Pasaje >>
※ ※ ※
Una vez muerto y acabada la rabia algunos lo elevarán a tales alturas, pero
quien viajará allí arriba en vida será Menipo, aunque sea a través de los
artilugios de la literatura. Volverá a bajar para censurar a los humanos y comunicarles
que sólo tiene sentido preocuparse por lo que se tiene a mano, el presente.
Amén de Antístenes, dado por lo tanto a cierta teología monista, negativa o
natural, cercana a Jenófanes y retomada más tarde y de algún modo por el
estoico relapso Aristón de Quíos, a los cínicos propiamente dichos no parece
interesarles la trascendencia, ni de las ideas, ni del Λόγος como destino y
providencia, ni del primer motor inmóvil. Panteístas, deístas, ilustrados,
ateos, agnósticos, estos epítetos les fueron colgados por los historiadores modernos.
Con alguna verosimilitud Diógenes Laercio describe a Antístenes como un
defensor de las ideas de justicia o δικαιοσύνη y de piedad o ευσέβεια; pero gozan de una menor credibilidad Epicteto y Juliano
al convertir a Diógenes en piadoso y decir, como hace el último, que era un
protegido de los dioses, quienes lo habían enviado a Corinto para curar a la
ciudad, o según el primero que era un enviado y espía de la divinidad[26].
※ ※ ※
Copia el pasaje sobre los cínicos desde "Amén de Antístenes, dado" hasta "los historiadores modernos.", ambos incluidos, y sustituye "historiadores modernos" por "estudiosos modernos".

[Datos del texto extraído de la página]
※ ※ ※
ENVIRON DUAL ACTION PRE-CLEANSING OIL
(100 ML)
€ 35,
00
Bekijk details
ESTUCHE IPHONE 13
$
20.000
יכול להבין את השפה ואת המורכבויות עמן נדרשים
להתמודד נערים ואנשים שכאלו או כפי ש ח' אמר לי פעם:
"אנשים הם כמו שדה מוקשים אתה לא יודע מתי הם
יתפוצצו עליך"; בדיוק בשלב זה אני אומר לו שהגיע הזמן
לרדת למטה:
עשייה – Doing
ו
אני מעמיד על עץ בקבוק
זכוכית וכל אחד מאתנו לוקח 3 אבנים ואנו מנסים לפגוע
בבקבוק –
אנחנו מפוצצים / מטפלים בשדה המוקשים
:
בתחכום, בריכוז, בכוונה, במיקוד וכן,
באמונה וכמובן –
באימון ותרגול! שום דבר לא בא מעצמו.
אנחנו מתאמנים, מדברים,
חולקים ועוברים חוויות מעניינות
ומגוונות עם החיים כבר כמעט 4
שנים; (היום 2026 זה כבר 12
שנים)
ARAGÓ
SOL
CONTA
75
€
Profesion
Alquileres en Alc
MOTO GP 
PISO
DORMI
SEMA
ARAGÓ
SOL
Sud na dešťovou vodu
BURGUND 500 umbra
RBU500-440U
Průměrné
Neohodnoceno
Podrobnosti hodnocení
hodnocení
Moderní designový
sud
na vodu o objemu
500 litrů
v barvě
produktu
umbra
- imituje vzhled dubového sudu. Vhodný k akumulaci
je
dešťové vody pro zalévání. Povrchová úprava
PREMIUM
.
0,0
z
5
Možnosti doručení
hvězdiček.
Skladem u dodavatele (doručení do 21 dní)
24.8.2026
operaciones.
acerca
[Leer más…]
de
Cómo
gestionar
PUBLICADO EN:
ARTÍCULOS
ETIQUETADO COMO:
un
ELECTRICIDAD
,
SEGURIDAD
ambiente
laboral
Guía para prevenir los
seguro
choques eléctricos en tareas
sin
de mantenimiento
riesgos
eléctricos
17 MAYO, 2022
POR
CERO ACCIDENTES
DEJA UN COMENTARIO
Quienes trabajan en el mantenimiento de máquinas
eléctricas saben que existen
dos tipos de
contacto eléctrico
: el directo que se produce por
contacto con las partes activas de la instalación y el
※ ※ ※
Resultado de la tarea >>
Amén de Antístenes, dado por lo tanto a cierta teología monista, negativa o
natural, cercana a Jenófanes y retomada más tarde y de algún modo por el
estoico relapso Aristón de Quíos, a los cínicos propiamente dichos no parece
interesarles la trascendencia, ni de las ideas, ni del Λόγος como destino y
providencia, ni del primer motor inmóvil. Panteístas, deístas, ilustrados,
ateos, agnósticos, estos epítetos les fueron colgados por los estudiosos modernos.